Wahlwerbung der anderen Art

  • Wenn Nigrina eines gelernt hatte in den vergangenen Tagen, dann war es eines: sie hasste es, Kinder zu bekommen. Sie wusste, dass das erste Balg nicht das einzige bleiben würde, nicht das einzige bleiben konnte und durfte, wollte sie ihre Stellung weiter festigen. Und sie akzeptierte das ohne weiteres. Aber das hieß nicht, dass sie diese Tatsache nicht dennoch hassen konnte.
    Die Geburt war nun annähernd zwei Wochen her, und der Junge hatte inzwischen seinen Namen bekommen. Und ihr tat immer noch alles weh. Sie war so geschwächt gewesen nach der Geburt, dass sie tagelang nicht hatte aufstehen können. Ihr hatte die Kraft gefehlt, und das eine Mal, das sie es wider der Anweisung der Hebamme und des mittlerweile hinzugezogenen Medicus' dennoch versucht hatte, war ihr schwarz vor Augen geworden. Zu viel Blut verloren, hieß es unisono aus den Mündern derer, die sie versorgten. Nigrina hätte sie am liebsten bei lebendigem Leib gegrillt, all jene, die so gut reden hatten, weil sie umher laufen konnten und es ihnen gut ging mit all ihrem Blut in ihren Körpern, dass sie nicht verloren hatten.


    Dass das Kind ein Junge geworden war, ein Sohn, ein Erbe, war immerhin ein Trost. Und sie hatte es bei dem einen Versuch belassen, vorerst, bis der Arzt ihr erlaubt hatte aufzustehen. Sie war nicht scharf darauf, umzukippen, die eine Erfahrung hatte ihr gereicht. Was sie allerdings tun konnte, war, sich alles mögliche ans Bett bringen zu lassen – und damit waren ausnahmsweise nicht, oder besser: nicht nur Dinge gemeint, die ihr die Zeit vertrieben, nicht nur Luxus, dem sie frönen konnte.

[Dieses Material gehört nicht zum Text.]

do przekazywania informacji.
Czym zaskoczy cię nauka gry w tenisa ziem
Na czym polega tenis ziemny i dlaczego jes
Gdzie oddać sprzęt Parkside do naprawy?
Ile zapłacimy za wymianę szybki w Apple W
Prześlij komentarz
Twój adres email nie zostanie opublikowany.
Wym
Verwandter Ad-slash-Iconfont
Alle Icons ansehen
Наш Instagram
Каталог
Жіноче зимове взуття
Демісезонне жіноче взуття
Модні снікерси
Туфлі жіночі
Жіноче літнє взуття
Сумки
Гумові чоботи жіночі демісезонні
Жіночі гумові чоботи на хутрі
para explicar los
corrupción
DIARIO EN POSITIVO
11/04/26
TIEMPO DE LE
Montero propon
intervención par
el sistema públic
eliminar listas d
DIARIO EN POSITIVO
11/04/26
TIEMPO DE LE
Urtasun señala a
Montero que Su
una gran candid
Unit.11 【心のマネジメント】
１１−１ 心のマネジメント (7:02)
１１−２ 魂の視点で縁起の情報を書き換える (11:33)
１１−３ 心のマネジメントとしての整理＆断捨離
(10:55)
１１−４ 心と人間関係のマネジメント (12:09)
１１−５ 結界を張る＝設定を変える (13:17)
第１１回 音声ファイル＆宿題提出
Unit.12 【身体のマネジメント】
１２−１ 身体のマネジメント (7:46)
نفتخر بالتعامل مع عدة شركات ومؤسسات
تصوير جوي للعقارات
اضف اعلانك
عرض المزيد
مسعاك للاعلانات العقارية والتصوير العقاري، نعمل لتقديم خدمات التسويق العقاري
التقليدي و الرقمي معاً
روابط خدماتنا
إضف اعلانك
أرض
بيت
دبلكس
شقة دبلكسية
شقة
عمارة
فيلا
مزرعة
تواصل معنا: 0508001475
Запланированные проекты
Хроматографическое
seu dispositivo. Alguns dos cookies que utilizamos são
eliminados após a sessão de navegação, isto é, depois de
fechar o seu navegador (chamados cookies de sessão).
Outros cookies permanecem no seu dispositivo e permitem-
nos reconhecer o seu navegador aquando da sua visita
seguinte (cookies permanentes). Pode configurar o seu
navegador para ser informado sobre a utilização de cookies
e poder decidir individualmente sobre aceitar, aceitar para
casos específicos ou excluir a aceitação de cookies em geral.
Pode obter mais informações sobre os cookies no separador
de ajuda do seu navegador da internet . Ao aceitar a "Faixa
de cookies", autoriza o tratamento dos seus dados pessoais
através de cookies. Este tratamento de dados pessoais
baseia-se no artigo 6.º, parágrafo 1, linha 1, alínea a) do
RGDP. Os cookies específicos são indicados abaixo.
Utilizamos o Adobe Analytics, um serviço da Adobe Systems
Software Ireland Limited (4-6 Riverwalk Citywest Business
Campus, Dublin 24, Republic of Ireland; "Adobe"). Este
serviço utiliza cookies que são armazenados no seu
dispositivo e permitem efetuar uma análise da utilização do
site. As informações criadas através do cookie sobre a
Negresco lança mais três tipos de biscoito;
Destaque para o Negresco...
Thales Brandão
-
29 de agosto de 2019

Die Wahlen standen kurz bevor, und Nigrina machte da weiter, wo sie erst kurz vor der Geburt aufgehört hatte: sie zog ihre Strippen, um ihrem Mann zu helfen. In dieser Hinsicht war die Schwangerschaft denkbar ungünstig gewesen, hatte sie doch in den Wochen vor der Geburt das Haus kaum mehr verlassen können – aber sie hatte Bekannte und Freundinnen empfangen können, Mädchen und Frauen, die in irgendeiner Form mit Senatoren in Verbindung standen, und zwar in einer Art, die einen gewissen Einfluss auf eben diese Männer verhieß. Sie hatte geredet und geschmeichelt, gar nicht so sehr in erster Linie über Sextus, denn kaum eine Frau ließ sich mit der direkten Art ködern. Das war die plumpe Anmache der Männer, die unter ihresgleichen wohl funktionieren mochte, aber einer Frau konnte man so nicht kommen. Nein, da waren dezente Hinweise vonnöten, die sich von leise anschlichen und hinterrücks überfielen, wenn das Opfer arglos war... oder aber in ebenso leiser Manier antanzten und über Hintertürchen eingelassen würden, um ebenso leise und nur angedeutet beantwortet zu werden.
    Nach der Geburt, als sie nichts anderes hatte tun können als im Bett zu liegen und zu warten, bis es ihr wieder besser ging, hatte sie beschlossen ihre Zeit sinnvoll zu nutzen und aufzulisten, wenn sie bereits alles hatte und wen nicht, was noch zu tun war, wer noch Überzeugungsarbeit brauchte... was ihr fehlte, war bei den meisten Frauen das Wissen, ob die Männer tatsächlich auf sie hören würden, aber je nach den Menschen, involviert waren, konnte sie dann doch recht gut darauf schließen, wie groß der weibliche Einfluss war... oder wie schwach der männliche Widerstand, je nachdem.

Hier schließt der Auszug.